Question

Find the vector and Cartesian equations of the line passing through the point (–1, –1, 2) and parallel to the line 2x − 2 = 3y + 1 = 6z − 2.

Answer 1

Let `bar"a"` be the position vector of the point A(–1, –1, 2) w.r.t. the origin.

Then `bar"a" = -hat"i" - hat"j" + 2hat"k"`

The equation of given line is 
2x – 2 = 3y + 1 = 6z – 2

∴ 2(x – 1) = `3(y + 1/3) = 6(z - 1/3)`

∴ `(x - 1)/((1/2)) = (y + 1/3)/((1/3)) = (z - 1/3)/((1/6)`

The direction ratios of this line are

`(1)/(2),(1)/(3),(1)/(6)` i.e. 3, 2, 1

Let `bar"b"` be the vector parallel to this line.

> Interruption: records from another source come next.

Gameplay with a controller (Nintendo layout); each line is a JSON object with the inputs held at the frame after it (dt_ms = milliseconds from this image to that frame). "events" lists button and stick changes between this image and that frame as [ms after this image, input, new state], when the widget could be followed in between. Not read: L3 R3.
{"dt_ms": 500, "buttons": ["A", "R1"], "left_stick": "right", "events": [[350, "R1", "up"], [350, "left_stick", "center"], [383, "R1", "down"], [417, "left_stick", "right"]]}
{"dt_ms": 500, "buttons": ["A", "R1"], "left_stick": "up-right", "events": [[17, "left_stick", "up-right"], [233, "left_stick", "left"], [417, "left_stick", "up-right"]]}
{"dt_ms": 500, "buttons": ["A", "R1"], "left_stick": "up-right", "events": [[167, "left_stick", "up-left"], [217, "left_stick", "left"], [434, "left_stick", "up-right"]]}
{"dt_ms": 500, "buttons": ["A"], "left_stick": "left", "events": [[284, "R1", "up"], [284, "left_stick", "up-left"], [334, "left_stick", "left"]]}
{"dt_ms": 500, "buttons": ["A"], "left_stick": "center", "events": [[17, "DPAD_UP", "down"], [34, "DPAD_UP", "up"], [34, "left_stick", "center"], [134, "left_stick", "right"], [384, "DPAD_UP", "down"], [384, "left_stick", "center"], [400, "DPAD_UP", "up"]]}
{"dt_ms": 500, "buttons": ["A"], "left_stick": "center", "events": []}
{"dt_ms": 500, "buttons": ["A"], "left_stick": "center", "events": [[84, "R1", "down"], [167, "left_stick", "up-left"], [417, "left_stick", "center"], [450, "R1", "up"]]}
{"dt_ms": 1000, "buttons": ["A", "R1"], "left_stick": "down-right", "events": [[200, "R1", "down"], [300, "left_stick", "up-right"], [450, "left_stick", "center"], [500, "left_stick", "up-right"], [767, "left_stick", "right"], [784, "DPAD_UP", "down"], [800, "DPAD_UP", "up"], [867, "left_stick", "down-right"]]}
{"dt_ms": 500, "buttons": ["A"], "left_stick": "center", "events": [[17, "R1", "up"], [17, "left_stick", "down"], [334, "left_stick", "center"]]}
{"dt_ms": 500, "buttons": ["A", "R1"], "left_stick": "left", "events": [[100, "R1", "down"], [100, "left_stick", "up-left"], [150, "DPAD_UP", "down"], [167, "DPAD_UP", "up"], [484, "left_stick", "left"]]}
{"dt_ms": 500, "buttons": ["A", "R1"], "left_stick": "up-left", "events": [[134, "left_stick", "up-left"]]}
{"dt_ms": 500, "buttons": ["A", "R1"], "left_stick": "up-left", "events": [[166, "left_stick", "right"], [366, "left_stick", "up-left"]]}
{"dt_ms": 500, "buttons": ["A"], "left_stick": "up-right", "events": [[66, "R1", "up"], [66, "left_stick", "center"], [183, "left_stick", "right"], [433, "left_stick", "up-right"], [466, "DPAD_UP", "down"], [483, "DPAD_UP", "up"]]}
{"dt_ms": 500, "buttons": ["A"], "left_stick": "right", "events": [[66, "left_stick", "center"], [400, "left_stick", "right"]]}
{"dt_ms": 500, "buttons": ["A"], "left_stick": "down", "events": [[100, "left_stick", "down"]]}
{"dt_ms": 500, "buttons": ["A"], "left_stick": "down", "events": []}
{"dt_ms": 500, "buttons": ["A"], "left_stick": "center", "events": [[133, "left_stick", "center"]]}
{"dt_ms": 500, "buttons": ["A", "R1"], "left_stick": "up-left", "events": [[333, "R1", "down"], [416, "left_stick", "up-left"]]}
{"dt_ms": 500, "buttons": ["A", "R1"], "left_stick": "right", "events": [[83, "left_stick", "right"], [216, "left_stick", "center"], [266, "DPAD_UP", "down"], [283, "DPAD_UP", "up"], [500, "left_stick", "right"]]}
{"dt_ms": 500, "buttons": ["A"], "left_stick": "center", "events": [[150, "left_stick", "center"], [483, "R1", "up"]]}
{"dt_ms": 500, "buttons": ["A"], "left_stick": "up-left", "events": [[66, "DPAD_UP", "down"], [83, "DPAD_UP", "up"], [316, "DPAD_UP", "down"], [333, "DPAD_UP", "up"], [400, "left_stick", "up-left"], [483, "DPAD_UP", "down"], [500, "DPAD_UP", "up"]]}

Then `bar"b" = 3hat"i" + 2hat"j" + hat"k"`

The vector equation of the line passing through `"A"(bara) "and parallel to"  bar"b"` is

`bar"r" = bar"a" + lambdabar"b"`, where λ is a scalar,

∴ the vector equation of the required line is

`bar"r" = (-hat"i" - hat"j" + 2hat"k") + lambda(3hat"i" + 2hat"j" + hat"k")`.

The line passes through (–1, – 1, 2) and has direction ratios 3, 2, 1

∴ the cartesian equations of the line are

`(x - (-1))/(3) = (y - (-1))/(2) = (z - 2)/(1)`

i.e. `(x + 1)/(3) = (y + 1)/(2) = (z - 2)/(1)`.